Physics Division Seminars bring us speakers on a variety of physics related subjects. Usually these are held in the Building 6008 large Conference Room, at 3:00 pm on the chosen day, but times and locations may vary. For more information, contact our seminar chairman,
Tel (Office): (865) 574-6124 (FAX): (865) 574-1268
Over the last decade, new observational information concerning compact stars has provided evidence to challenge our understanding of the fundamental properties of matter under extreme conditions. The new generation of space observatories provides important data on thermal emission from isolated neutron stars, their cooling history and their radii. The number of known binary pulsars was considerably increased due to improvements in radio telescopes and interferometric techniques allowing extremely precise neutron star mass measurements. New data on bursting millisecond pulsars, kHz quasi-periodic oscillations and half-day long X-ray superbursts are waiting for interpretation. New detectors of gravitational waves are being built, offering exciting prospects for new discoveries.

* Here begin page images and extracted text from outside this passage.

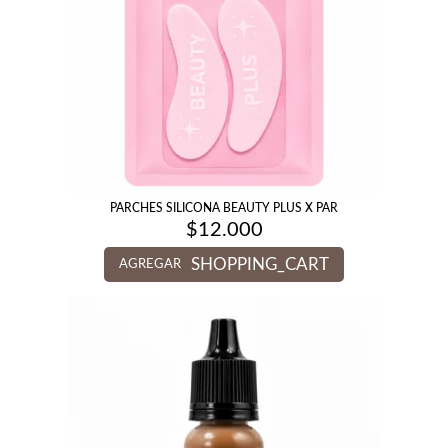
PARCHES SILICONA BEAUTY PLUS X PAR
$
12.000
SHOPPING_CART
AGREGAR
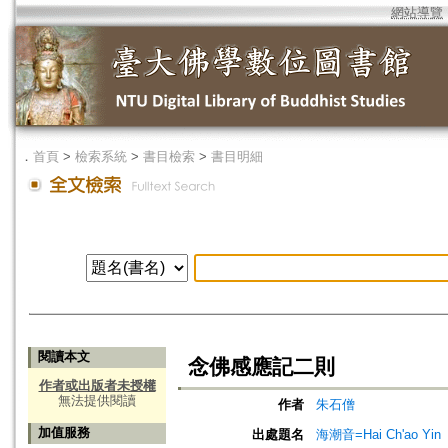
網站導覽
．
首頁
>
檢索系統
>
書目檢索
>
書目明細
閱讀本文
念佛感應記二則
作者或出版者未授權
無法提供閱讀
作者
朱石僧
加值服務
出處題名
海潮音=Hai Ch'ao Yin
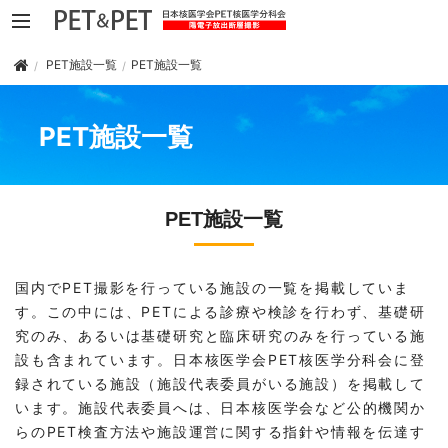
PET施設一覧
PET施設一覧
PET施設一覧
PET施設一覧
国内でPET撮影を行っている施設の一覧を掲載していま
す。この中には、PETによる診療や検診を行わず、基礎研
究のみ、あるいは基礎研究と臨床研究のみを行っている施
設も含まれています。日本核医学会PET核医学分科会に登
録されている施設（施設代表委員がいる施設）を掲載して
います。施設代表委員へは、日本核医学会など公的機関か
らのPET検査方法や施設運営に関する指針や情報を伝達す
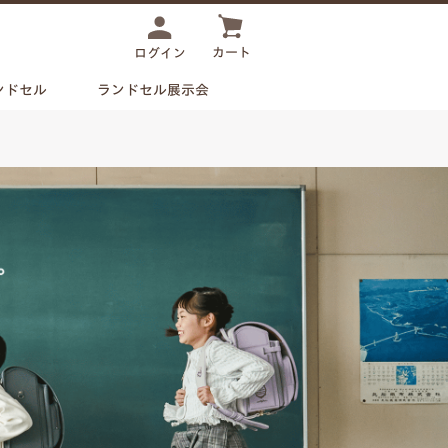
カート
ログイン
ンドセル
ランドセル展示会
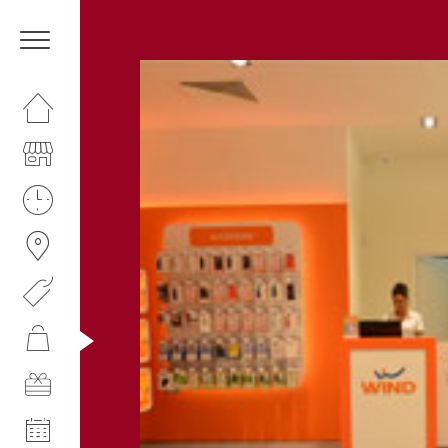
HOMEPAGE
IL CENTRO
I NOSTRI ORARI
COME RAGGIUNGERCI
PROMOZIONI
NEGOZI
GIFT CARD
EVENTI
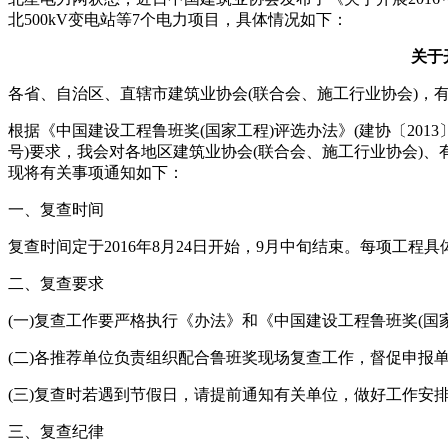
北500kV变电站等7个电力项目，具体情况如下：
关于
各省、自治区、直辖市建筑业协会(联合会、施工行业协会)，
根据《中国建设工程鲁班奖(国家工程)评选办法》(建协〔2013〕
号)要求，我会对各地区建筑业协会(联合会、施工行业协会)、
现将有关事项通知如下：
一、复查时间
复查时间定于2016年8月24日开始，9月中旬结束。每项工
二、复查要求
(一)复查工作要严格执行《办法》和《中国建设工程鲁班奖(国家工程
(二)各推荐单位负责组织配合鲁班奖现场复查工作，督促申报
(三)复查时若遇到节假日，请提前通知有关单位，做好工作安
三、复查纪律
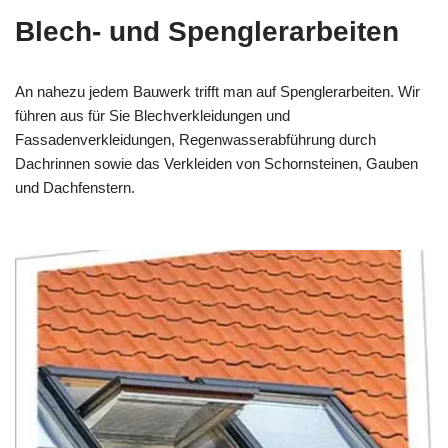
Blech- und Spenglerarbeiten
An nahezu jedem Bauwerk trifft man auf Spenglerarbeiten. Wir
führen aus für Sie Blechverkleidungen und
Fassadenverkleidungen, Regenwasserabführung durch
Dachrinnen sowie das Verkleiden von Schornsteinen, Gauben
und Dachfenstern.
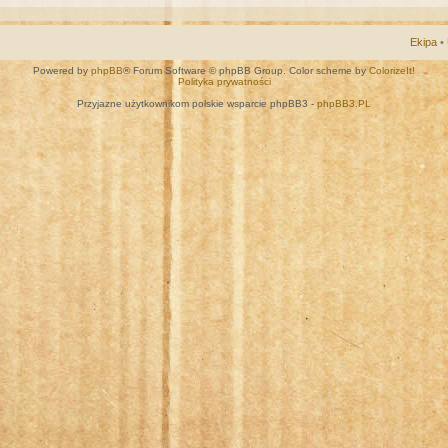
Ekipa
•
Powered by
phpBB
® Forum Software © phpBB Group. Color scheme by
ColorizeIt!
Polityka prywatności
Przyjazne użytkownikom polskie wsparcie phpBB3 -
phpBB3.PL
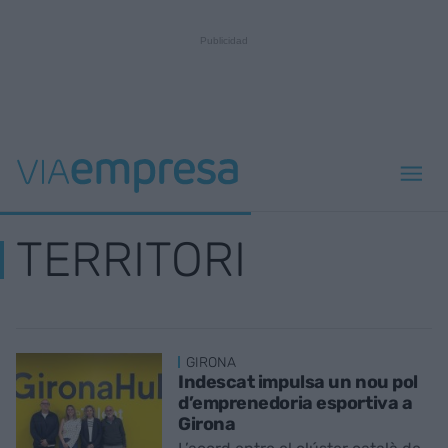
TERRITORI
GIRONA
Indescat impulsa un nou pol
d’emprenedoria esportiva a
Girona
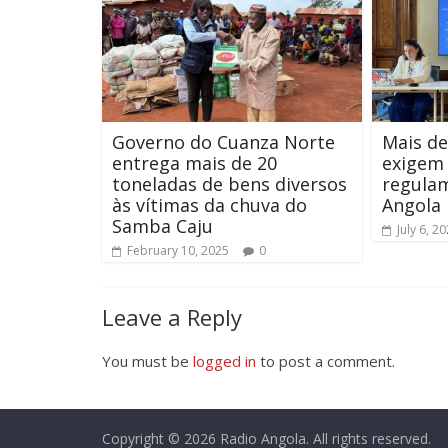
Governo do Cuanza Norte
Mais de
entrega mais de 20
exigem 
toneladas de bens diversos
regula
às vítimas da chuva do
Angola
Samba Caju
July 6, 2
February 10, 2025
0
Leave a Reply
You must be
logged in
to post a comment.
Copyright © 2026
Radio Angola
. All rights reserved.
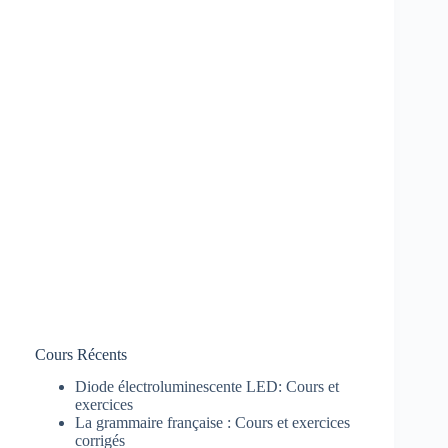
Cours Récents
Diode électroluminescente LED: Cours et
exercices
La grammaire française : Cours et exercices
corrigés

Microscopic physics of stellar matter is extremely challenging, limited mainly by our still inadequate knowledge of the forces acting between its constituents. Many theoretical models, based on very different physical assumptions, have been developed, giving a tantalizing variety of predictions of properties of symmetric and pure neutron nuclear matter, such as the density dependence of the energy per particle and of the symmetry energy. Predicted properties of neutron stars, such as gravitational mass and radius, also vary widely. A large number of these results are broadly consistent with existing observations. However, it is impossible at present to choose a model (or a class of models) which yield predictions of neutron star properties reliable enough to lead observations in their search for significant data leading to new physics.

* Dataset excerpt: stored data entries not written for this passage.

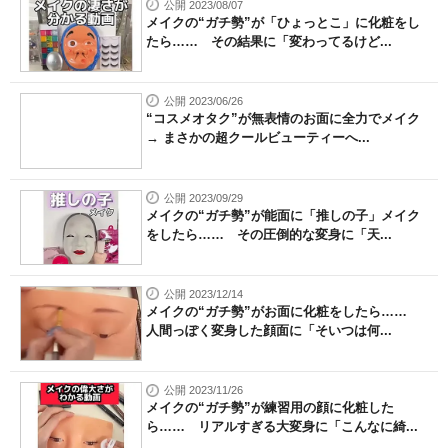
公開 2023/08/07
メイクの“ガチ勢”が「ひょっとこ」に化粧をし
たら…… その結果に「変わってるけど...
公開 2023/06/26
“コスメオタク”が無表情のお面に全力でメイク
→ まさかの超クールビューティーへ...
公開 2023/09/29
メイクの“ガチ勢”が能面に「推しの子」メイク
をしたら…… その圧倒的な変身に「天...
公開 2023/12/14
メイクの“ガチ勢”がお面に化粧をしたら……
人間っぽく変身した顔面に「そいつは何...
公開 2023/11/26
メイクの“ガチ勢”が練習用の顔に化粧した
ら…… リアルすぎる大変身に「こんなに綺...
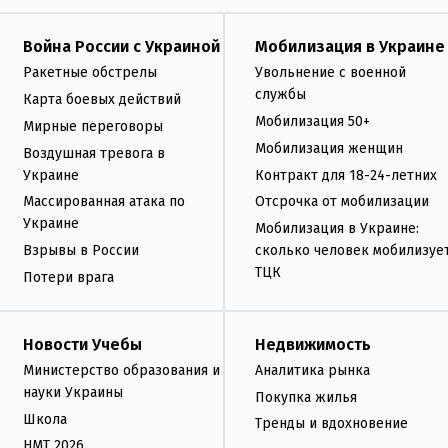
Война России с Украиной
Мобилизация в Украине
Ракетные обстрелы
Увольнение с военной
службы
Карта боевых действий
Мобилизация 50+
Мирные переговоры
Мобилизация женщин
Воздушная тревога в
Украине
Контракт для 18-24-летних
Массированная атака по
Отсрочка от мобилизации
Украине
Мобилизация в Украине:
Взрывы в России
сколько человек мобилизуе
ТЦК
Потери врага
Новости Учебы
Недвижимость
Министерство образования и
Аналитика рынка
науки Украины
Покупка жилья
Школа
Тренды и вдохновение
НМТ 2026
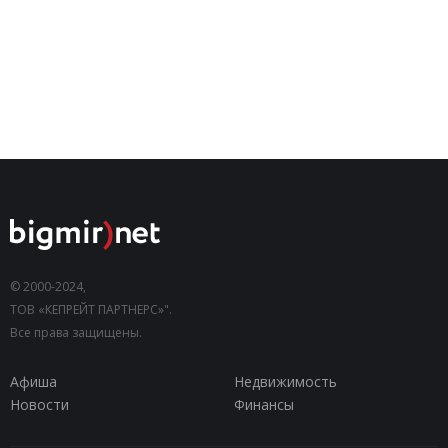
© 2000-2024,
ТОВ «КЕПРЕЙТ ПАРТНЕРС»".
Все права защищены.
Афиша
Недвижимость
Новости
Финансы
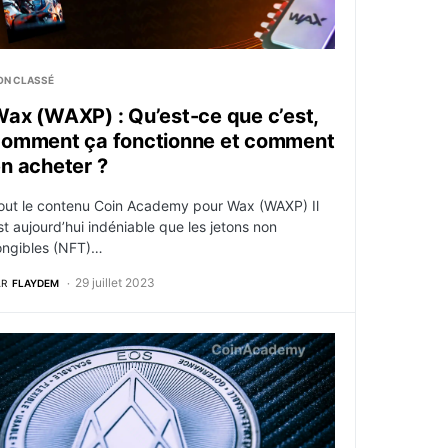
ON CLASSÉ
ax (WAXP) : Qu’est-ce que c’est,
comment ça fonctionne et comment
n acheter ?
out le contenu Coin Academy pour Wax (WAXP) Il
st aujourd’hui indéniable que les jetons non
ongibles (NFT)…
29 juillet 2023
AR
FLAYDEM
ope
TH : EOS vise l’interopérabilité avec Ethereum et lance la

In this talk, we give a brief survey of the existing status of nuclear matter models and introduce a new, quark-model-based free nucleon-nucleon interaction, the Oxford potential. Applications of the potential to free nucleon-nucleon scattering data (phase shifts, 1S0 scattering length and effective range) and the properties of the deuteron will be shown to be in a very good agreement with experimental data. Finally, the equation of state of symmetric and asymmetric nuclear matter in the Brueckner-Hartree-Fock approximation will be discussed together with its application in cold non-rotational neutron star models.